Data mining methods can generally be grouped into four categories: classification, clustering, association rules and information visualization. The following subsections will describe these in further detail.
Databases are full of hidden information that can help to make important business decisions. Classification involves using an algorithm to find a model that describes a data class or concept (Han & Kamber, 2006). By identifying a series of predefined labels, items can be categorized into classes according to its attributes (e.g., age or income). Thus, it is a useful technique for identifying the characteristics of a new item. For example, in the case of a bank loan clerk, classification is useful for predicting whether loan applicants are a “safe” or “risky” investment for the bank based on the class that they belong to. Popular classification techniques include Decision Trees and Bayesian Networks.
Where classification is thought of as a supervised learning technique because it uses a set of predefined class labels, clustering is an unsupervised learning technique. Because no assumptions are made about the structure of the data, clustering can uncover previously hidden and unexpected trends or patterns. Clustering involves grouping items into “natural” clusters based on their similarities (Hand et al., 2001). Each item in a cluster is similar to those within its cluster, but dissimilar to those items in other clusters. In this way, clustering is commonly used to identify customer affinity groups with the aim of targeting with specialized marketing promotions (section 3.2.2). Common clustering techniques include K-means and Kohonen Networks.
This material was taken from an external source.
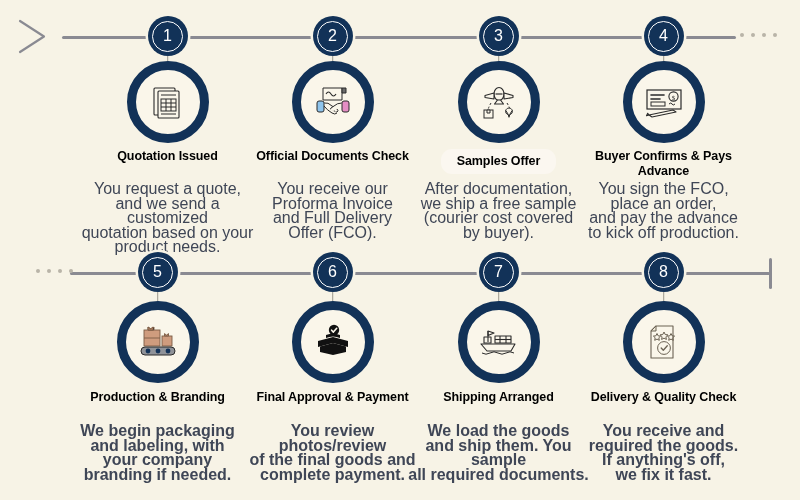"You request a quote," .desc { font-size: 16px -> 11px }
Association rules are mainly used to find relationships between two or more items in a database. Association rules are expressed in the form (X→Y), where X and Y are both items. In a set of transactions, this means that those containing the items X, tend to contain the items Y. Such an association rule is usually measured by support and confidence, where the support is the percentage of both X and Y contained in all transactions and the confidence is calculated by dividing the number of transactions supporting the rule by the number of transactions supporting the rule body (Zhang, Gong & Kawamura, 2004). For example, this technique is commonly used to identify which items are regularly purchased together or to identify the navigational paths of users through an online store. The discovery of such relationships can help in many business decisions, such as customer shopping behavior analysis, recommendations, and catalog design (Han & Kamber, 2006).
Key Terms in this Chapter
Decision Tree: A visual representation of a decision problem that forms tree-like predictive models with the aim of helping people to make better decisions.
Self Organizing Map (SOM): An unsupervised neural network algorithm that results in a clustered neuron structure, where neurons with similar properties (values) are arranged in related areas on the map.
K-Means: A nonhierarchical clustering technique which splits data sets into K (a given number) subsets in a way that each subset is maximally compact.
Kohonen Networks: A type of unsupervised neural network used for finding patterns in input data without human intervention, consisting of Vector Quantization, Self-Organizing Map, and Learning Vector Quantization.
Neural Network: A computational approach inspired by simple models of the brain, consisting of nodes or neurons connected together in some sort of network.
Bayesian Classification: A type of classification algorithm, based on the statistical probability of a class and the features associated with that class.